Airline companies fly airplanes, they don't build guitars. If an airline worker at the airport asks you if you've already detuned your guitar, just say yes to avoid the ridiculous lecture. If you intend to do any air travel with your bass, be sure to buy it a flight case. The chances of carrying your bass onboard an airplane are extremely small unless you have purchased an extra seat for it. Even if you were allowed to take it onboard as personal luggage one time, you might not be able to take it onboard the next time, even if it is the same airline. The case for air travel should be an ATA approved fight case. Baggage handlers are moving baggage in and out of planes quickly, so they are unlikely to always be gentle with your case. The right case will hold up to rough handling and other cargo that it rides with.

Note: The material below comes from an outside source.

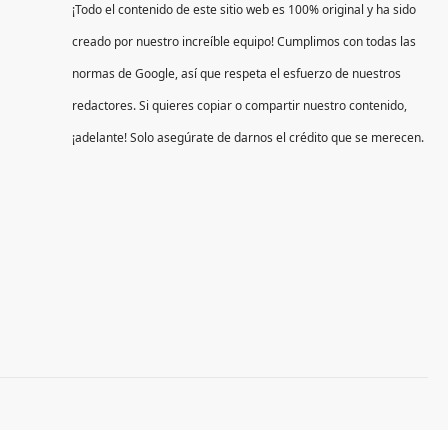
¡Todo el contenido de este sitio web es 100% original y ha sido
creado por nuestro increíble equipo! Cumplimos con todas las
normas de Google, así que respeta el esfuerzo de nuestros
redactores. Si quieres copiar o compartir nuestro contenido,
¡adelante! Solo asegúrate de darnos el crédito que se merecen.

            Taking Your Instrument On An Airplane:    

It is not very common to bring what airlines consider to be a medium to large sized instrument ebe allowed into the cabin of an airplane, especially with long scale bass guitars. The people at the airport will tell you that it is too big. The only way to definitely ensure that you will be able to bring it on board, is to buy a seat for it. I've found that the best thing to do, is try your best to get a direct flight. Bring your bass guitar to the airport in an ATA approved flight case. Then walk it all the way to the airplane. That way you will be with it at all times, at any possible security checkpoint. Be as nice and polite as you can be to airport personnel that may question you about what you have in the case, those who want to inspect the case and to the ones who can assist you.

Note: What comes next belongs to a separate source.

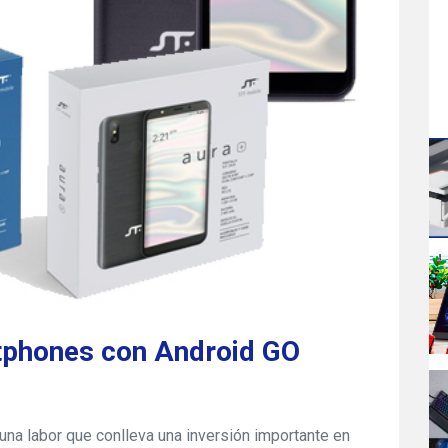
tphones con Android GO
na labor que conlleva una inversión importante en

It is important that you are nice and polite and smile, even to airport security people who might not be nice and polite back to you. Anyone can have a bad day and some travelers before you could have been a headache to the security person. Nicely ask airport personnel if they can do anything to help you and that it would be greatly appreciated. Tell them your instrument is a your baby, like a sweet car is to an automobile enthusiast. You can also tell them that your bass is your livelihood (whether it is or is not) and that you cannot afford to have it become missing or damaged. Tell them you would like to handle your bass all the way to the plane if possible. The person at the gate will arrange to have someone meet you just as you board the plane to take your guitar and they will put it in with the baggage. By that point you can lock the case. Make sure you see the I. D. badge of the person who takes your bass from you. It should be plainly visible. If his or her I. D. badge is not visible, ask them to please show it to you. That person will give you a special claim ticket for when you get off the airplane.

The scenario that I've just described will only work out well if you don't have to change airplanes during your trip. If you have to change planes to get to your destination, you will have to check your bass just like you would check your luggage.

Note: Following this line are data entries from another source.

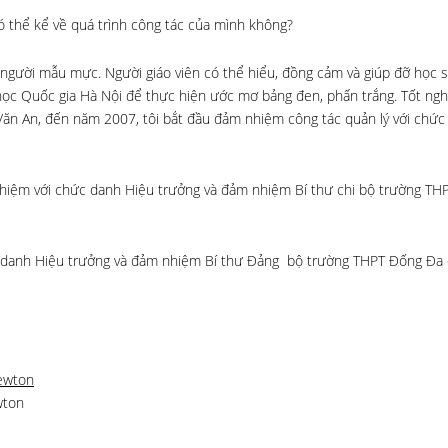
ó thể kể về quá trình công tác của mình không?
g người mẫu mực. Người giáo viên có thể hiểu, đồng cảm và giúp đỡ học s
học Quốc gia Hà Nội để thực hiện ước mơ bảng đen, phấn trắng. Tốt ng
u Văn An, đến năm 2007, tôi bắt đầu đảm nhiệm công tác quản lý với chứ
nhiệm với chức danh Hiệu trưởng và đảm nhiệm Bí thư chi bộ trường TH
c danh Hiệu trưởng và đảm nhiệm Bí thư Đảng bộ trường THPT Đống Đa
wton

Sometimes you get lucky and they will let you take a guitar on the plane. I wouldn't take such a chance with a gig bag. If you were very lucky enough to have been able to bring your bass on board on one flight, it doesn't mean you will be as lucky on your return trip, even it is the same airline. Very not make a joke about having something dangerous in the case. Especially in this day and age, the security people will not appreciate it, nor your fellow travelers and you might find yourself in trouble or at least very delayed for making such a statement.
An alternative, would be to ship your bass ahead to someone you trust very much and have them ship it back to you when you return home.